Chondoma - behandeling
Het optimale type behandeling voor chondroom wordt voor elke patiënt individueel bepaald. Factoren die de therapiekeuze beïnvloeden, zijn: de grootte en grootte van het chondoom, klinische symptomen en de aanwezigheid van mogelijke complicaties.
Kleine, asymptomatische chondomen blijven vaak onbehandeld - ze moeten alleen regelmatig worden gecontroleerd. Als de chondroom een significante verandering in de botstructuur veroorzaakt, complicaties heeft ontwikkeld (bijv. Pathologische fracturen) of als er vermoedens zijn dat de laesie kwaadaardig is, is chirurgische verwijdering aangewezen.
Botdefecten als gevolg van het verwijderen van de chondroom worden gevuld met bottransplantaten.
Chondoma - prognose
Chondoom, als een goedaardig neoplasma, wordt in de meeste gevallen geassocieerd met een goede prognose. Veel asymptomatische chondroïden hebben geen behandeling nodig en veranderen niet bij langdurige follow-up.Symptomatische chondomen moeten worden verwijderd - chirurgie in combinatie met revalidatie zorgt meestal voor volledig herstel.
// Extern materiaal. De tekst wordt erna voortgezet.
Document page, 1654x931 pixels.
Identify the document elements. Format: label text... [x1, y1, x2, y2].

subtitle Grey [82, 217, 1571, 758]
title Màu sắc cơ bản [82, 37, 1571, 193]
Bij sommige patiënten kunnen de chondomen de neiging hebben om terug te keren. In dergelijke gevallen wordt zorgvuldige observatie aanbevolen, omdat er recidieven zijn in combinatie met transformatie naar meer kwaadaardige vormen van neoplasmata. Soortgelijke vermoedens moeten ontstaan bij veranderingen in het chondroom bij radiologisch onderzoek of het plotseling optreden van symptomen (bijv. Pijn of pathologische fracturen).
Lees ook:
- Hemangiomen - oorzaken, symptomen, behandeling
- Sarcomen - typen. Diagnose en behandeling van sarcomen
- Lipomen - typen. Oorzaken, symptomen, verwijdering
Bibliografie:
- Biondi NL, Varacallo M. "Enchondroma." In: StatPearls. StatPearls Publishing, Treasure Island (FL); 2019.